NEC Labs America Attends ICML 2026 Seoul, South Korea July 6-11, 2026
Presentations
The presentations span agentic AI and coding documentation, survival analysis and subgroup discovery, and compositional control of diffusion models. Together, they reflect the depth and range of research underway at our company.
Escaping Whack-a-Mole: Optimizing Documentation as Repo-Specific Playbooks for Coding Agents
- Wei Cheng and Haifeng Chen (presenting), Yutong Cheng, Wenchao Yu, Xujiang Zhao, Peng Gao
- Poster
- https://icml.cc/virtual/2026/poster/65992#
Abstract: As large language models increasingly serve as autonomous coding agents, code documentation must be optimized for agent comprehension rather than human readability. We frame agent-oriented documentation generation as a black-box optimization problem over the documentation space, where quality is measured solely by downstream code correctness. A central challenge for conventional LLM refinement methods is output coupling—program entities are interdependent, and refining the documentation of one entity can invalidate its callers, resulting in a persistent whack-a-mole phenomenon during inference-time scaling. We propose DocSearch, a dependency-guided bi-level search framework that systematically exploits test-time feedback. The outer level conducts a priority search over the program-entity dependency DAG, enforcing a callee-before-caller refinement order to prevent downstream interference. The inner level performs a beam search over documentation refinements, using diversified error message sampling from self-generated unit tests to better exploit diagnostic signals and escape local optima. We provide theoretical guarantees of monotonic progress, showing that our worthy condition prevents regression while enabling efficient exploration. On DevEval+, DocSearch achieves a 90.7% solve rate with GPT-4o, outperforming the strongest baseline by 32.6%. Cross-language experiments further demonstrate that optimized documentation transfers effectively to different target programming languages.
Subgroup Discovery with the Cox Model
- Zachary Izzo (Presenting), Iain Melvin
- Poster
- https://icml.cc/virtual/2026/poster/66422
Abstract: We study the problem of subgroup discovery for survival analysis, where the goal is to find an interpretable subset of the data on which a Cox model is highly accurate. We examine why existing quality functions are insufficient for this problem and introduce two technical innovations: the expected prediction entropy (EPE), a novel metric for evaluating survival models that predict hazard functions, and the conditional rank statistics (CRS), which quantifies individual point deviation from a subgroup’s survival time distribution. We study the EPE and CRS theoretically and show that they address problems with existing metrics. We then introduce seven algorithms for Cox subgroup discovery. Our main algorithm is based on the DDGroup framework of Izzo et al. (2023) and leverages both the EPE and CRS, allowing theoretical correctness guarantees in well-specified settings. Empirical evaluation on synthetic and real data confirms our theory, showing our methods recover ground-truth subgroups in well-specified cases and achieve better model fit than naively fitting the Cox model to the entire dataset. A case study using NASA jet engine simulation data demonstrates that discovered subgroups reveal known nonlinearities in the data and suggest design choices that are mirrored in practice.

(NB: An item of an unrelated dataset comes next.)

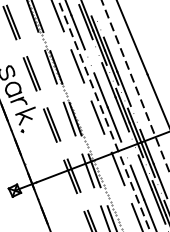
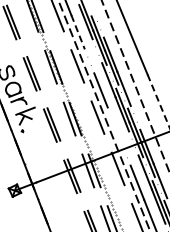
line at (78, 32): solid -> dashed
line at (158, 101): solid -> dashed
line at (114, 124): present -> none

Logical Guidance Rules for the Exact Composition of Diffusion Models
- Jonathan Warrell (Presenting), Francesco Alesiani, Tanja Bien, Henrik Christiansen, Matheus Vitor Ferreira Ferraz, Mathias Niepert
- Poster
- https://icml.cc/virtual/2026/poster/64380
Abstract: We propose LOGDIFF (Logical Guidance for the Exact Composition of Diffusion Models), a guidance framework for diffusion models that enables principled constrained generation with complex logical expressions at inference time. We study when exact score-based guidance for complex logical formulas can be obtained from guidance signals associated with atomic attributes and constraints. First, we derive an exact Boolean calculus that provides a sufficient condition for exact logical guidance. Specifically, if a formula admits a circuit representation in which conjunctions combine conditionally independent subformulas and disjunctions combine subformulas that are either conditionally independent or mutually exclusive, exact logical guidance is achievable. In this case, the guidance signal can be computed exactly from atomic scores and posterior probabilities using an efficient recursive algorithm. Moreover, we show that, for commonly encountered classes of distributions, any desired Boolean formula is compilable into such a circuit representation. Second, by combining atomic guidance scores with posterior probability estimates, we introduce a hybrid guidance approach that bridges classifierguidance and classifier-free guidance, applicable to both compositional logical guidance and standard conditional generation. We demonstrate the effectiveness of our framework on multiple image and protein structure generation tasks.